Poll: The official I voted/election results thread

Who did you vote for?

  • Alliance Party of Northern Ireland

    Votes: 4 0.3%
  • Conservative

    Votes: 518 39.5%
  • Democratic Unionist Party

    Votes: 6 0.5%
  • Green Party

    Votes: 65 5.0%
  • Labour

    Votes: 241 18.4%
  • Liberal Democrats

    Votes: 99 7.5%
  • Didn't vote / spoiled ballot

    Votes: 136 10.4%
  • Other party

    Votes: 6 0.5%
  • Plaid Cymru

    Votes: 6 0.5%
  • Respect Party

    Votes: 1 0.1%
  • SNP

    Votes: 67 5.1%
  • Social Democratic and Labour Party

    Votes: 2 0.2%
  • Sinn Fein

    Votes: 4 0.3%
  • UKIP

    Votes: 158 12.0%

  • Total voters
    1,313
Does anyone know how its supposed to be? - talking to a couple of people living in outlying parts they claim they only had the option of voting for either the Lib Dem or Labour representative for this area and that was that for both local and general. (In town we had a whole raft of options).
 
Polls were probably closer because people don't usually like admitting voting Tory.

Only good thing left to come from this is for Shouty Man to lose out in South Thanet. That would be hilarious and pretty much put him back in his box and he can then **** off back under the same rock Nick Griffin crawled out of.

No matter what you think of him, you really cant bracket him with Griffin.
 
Can someone explain why we can't have a popular vote system? Everyone votes and the party with the most wins? It would seem to me to be the fairest way to reflect voter intent.

Ultimately the problem is that such a system would lead to a hung Parliament every election, given you'd end up with 3 or 4 big-ish parties polling 20 to 30% each, you'd very rarely get 50% or more to form a single government.

That said, that is only really a problem in itself because our government works on a system where one party proposes something and instructs all it's members to vote yes whilst the opposing parties vote no. If MPs all just voted for what they actually thought themselves then the whole party system would be irrelevent and it wouldn't matter, you'd just need to elect a sensible local MP from any party at all and trust that they voted sensible in the House.
 
Does anyone know how its supposed to be? - talking to a couple of people living in outlying parts they claim they only had the option of voting for either the Lib Dem or Labour representative for this area and that was that for both local and general. (In town we had a whole raft of options).

Well that is very suspicious, someone posted earlier that on some voting papers, they were missing candidates due to some IT error.
 
What's quite interesting is that on the OCUK 'Voting Intentions' thread, the UKIP were constantly polling higher than the LibDems until today.
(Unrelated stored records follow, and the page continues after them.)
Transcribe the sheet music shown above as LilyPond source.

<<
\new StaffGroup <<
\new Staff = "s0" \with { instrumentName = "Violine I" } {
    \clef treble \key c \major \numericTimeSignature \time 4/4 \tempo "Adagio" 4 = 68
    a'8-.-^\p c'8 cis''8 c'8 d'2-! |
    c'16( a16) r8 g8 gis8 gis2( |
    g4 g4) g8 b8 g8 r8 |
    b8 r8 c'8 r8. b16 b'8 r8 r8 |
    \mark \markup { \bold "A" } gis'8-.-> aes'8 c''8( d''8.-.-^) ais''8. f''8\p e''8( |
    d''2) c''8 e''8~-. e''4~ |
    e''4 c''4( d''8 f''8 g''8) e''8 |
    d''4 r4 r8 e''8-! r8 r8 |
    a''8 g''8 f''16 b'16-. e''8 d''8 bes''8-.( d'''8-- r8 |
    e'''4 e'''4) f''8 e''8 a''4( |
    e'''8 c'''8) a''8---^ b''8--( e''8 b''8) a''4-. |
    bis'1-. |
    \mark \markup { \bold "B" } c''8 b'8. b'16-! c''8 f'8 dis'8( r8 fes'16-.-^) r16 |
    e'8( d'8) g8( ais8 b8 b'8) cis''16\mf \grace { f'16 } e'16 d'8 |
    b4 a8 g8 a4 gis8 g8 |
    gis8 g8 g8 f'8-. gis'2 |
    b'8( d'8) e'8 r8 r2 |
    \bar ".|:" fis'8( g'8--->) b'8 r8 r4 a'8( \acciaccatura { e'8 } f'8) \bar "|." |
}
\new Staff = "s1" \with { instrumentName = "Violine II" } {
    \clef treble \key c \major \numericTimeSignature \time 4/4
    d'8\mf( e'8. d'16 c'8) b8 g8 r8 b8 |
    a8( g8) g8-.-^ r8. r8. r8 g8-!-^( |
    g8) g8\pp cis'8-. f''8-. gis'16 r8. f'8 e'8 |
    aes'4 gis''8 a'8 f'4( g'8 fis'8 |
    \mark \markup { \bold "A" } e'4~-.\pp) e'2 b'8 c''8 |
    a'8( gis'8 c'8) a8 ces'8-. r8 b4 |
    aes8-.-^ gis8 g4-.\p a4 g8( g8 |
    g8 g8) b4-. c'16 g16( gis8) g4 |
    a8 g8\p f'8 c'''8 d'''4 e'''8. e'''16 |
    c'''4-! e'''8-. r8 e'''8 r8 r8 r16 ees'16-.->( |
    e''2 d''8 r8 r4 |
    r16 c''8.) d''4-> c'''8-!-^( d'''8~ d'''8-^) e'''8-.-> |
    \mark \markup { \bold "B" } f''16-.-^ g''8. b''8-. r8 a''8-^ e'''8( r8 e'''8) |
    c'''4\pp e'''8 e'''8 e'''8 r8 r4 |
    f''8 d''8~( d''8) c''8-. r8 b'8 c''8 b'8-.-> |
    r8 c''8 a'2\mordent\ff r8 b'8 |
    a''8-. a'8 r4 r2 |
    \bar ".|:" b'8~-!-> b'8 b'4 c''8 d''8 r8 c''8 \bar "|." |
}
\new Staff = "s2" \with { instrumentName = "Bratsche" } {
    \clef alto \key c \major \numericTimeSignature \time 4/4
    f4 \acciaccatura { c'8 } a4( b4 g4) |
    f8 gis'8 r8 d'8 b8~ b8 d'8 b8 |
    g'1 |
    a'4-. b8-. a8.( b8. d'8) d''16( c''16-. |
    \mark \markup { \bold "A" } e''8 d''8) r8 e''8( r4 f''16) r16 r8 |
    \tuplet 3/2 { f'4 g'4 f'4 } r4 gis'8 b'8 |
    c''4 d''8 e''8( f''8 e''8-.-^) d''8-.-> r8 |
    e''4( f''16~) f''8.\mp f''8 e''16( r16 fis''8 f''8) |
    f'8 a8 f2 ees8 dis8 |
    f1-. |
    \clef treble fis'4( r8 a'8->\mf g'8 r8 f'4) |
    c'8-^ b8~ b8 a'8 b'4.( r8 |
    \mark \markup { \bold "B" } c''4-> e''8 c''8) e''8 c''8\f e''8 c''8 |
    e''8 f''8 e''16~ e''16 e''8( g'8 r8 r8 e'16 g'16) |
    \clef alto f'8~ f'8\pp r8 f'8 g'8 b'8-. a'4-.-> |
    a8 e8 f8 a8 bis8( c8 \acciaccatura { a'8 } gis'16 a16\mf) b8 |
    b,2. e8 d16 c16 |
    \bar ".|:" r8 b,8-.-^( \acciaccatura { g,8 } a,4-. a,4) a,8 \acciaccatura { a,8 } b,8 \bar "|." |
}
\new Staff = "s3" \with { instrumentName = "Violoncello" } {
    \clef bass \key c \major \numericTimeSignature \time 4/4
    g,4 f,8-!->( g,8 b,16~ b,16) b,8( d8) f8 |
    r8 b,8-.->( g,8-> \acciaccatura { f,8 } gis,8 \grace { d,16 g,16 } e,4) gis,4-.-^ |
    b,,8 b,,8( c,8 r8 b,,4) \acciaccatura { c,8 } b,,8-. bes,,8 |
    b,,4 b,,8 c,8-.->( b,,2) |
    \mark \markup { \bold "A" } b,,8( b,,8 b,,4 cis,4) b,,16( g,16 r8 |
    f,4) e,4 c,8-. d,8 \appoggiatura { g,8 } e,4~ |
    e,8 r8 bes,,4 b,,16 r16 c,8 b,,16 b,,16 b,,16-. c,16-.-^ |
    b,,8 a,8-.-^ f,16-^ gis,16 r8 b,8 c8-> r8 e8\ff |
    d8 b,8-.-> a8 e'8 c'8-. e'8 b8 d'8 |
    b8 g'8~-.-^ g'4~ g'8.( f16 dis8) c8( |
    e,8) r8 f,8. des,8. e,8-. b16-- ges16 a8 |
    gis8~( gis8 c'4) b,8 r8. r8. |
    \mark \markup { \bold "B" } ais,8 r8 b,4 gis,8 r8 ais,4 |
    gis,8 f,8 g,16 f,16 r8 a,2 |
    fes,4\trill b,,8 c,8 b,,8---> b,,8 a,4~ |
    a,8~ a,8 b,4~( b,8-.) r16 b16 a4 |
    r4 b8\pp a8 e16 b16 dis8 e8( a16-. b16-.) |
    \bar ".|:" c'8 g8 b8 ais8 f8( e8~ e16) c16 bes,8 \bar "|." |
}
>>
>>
Just goes to show that what people think they're going to do, change when they stand in the voting booth.

They're still polling higher than the LibDems, i presume you mean Labour?
 
I was close to not voting but labour would benefit me the most. My biggest issue with the tories is the "Rich get richer, poor get poorer" mantra they seem to follow. Cutting the welfare budget to critical levels whilst giving millionaires and businesses tax cuts, all whilst not closing any loopholes in the business tax system. Terrible party with an arrogant leader. The average joe is going to get shafted big time if those Tory clowns get in again.

Thing is (if the exit polls are to be believed) the average guy has benefited under the Conservatives otherwise people wouldn't be voting for them.

I can understand your point of view but the poor don't get poorer. Or if they do it doesn't last long. The last Labour government had an unsustainable economic model, to balance that out some harsh decisions had to be made.

Keeping big business and yes the millionaires that run it in the country is absolutely critical to keep us afloat as a nation. Driving them out would devastate us, we need the companies creating jobs and giving people work to STOP the poor getting poorer and into jobs.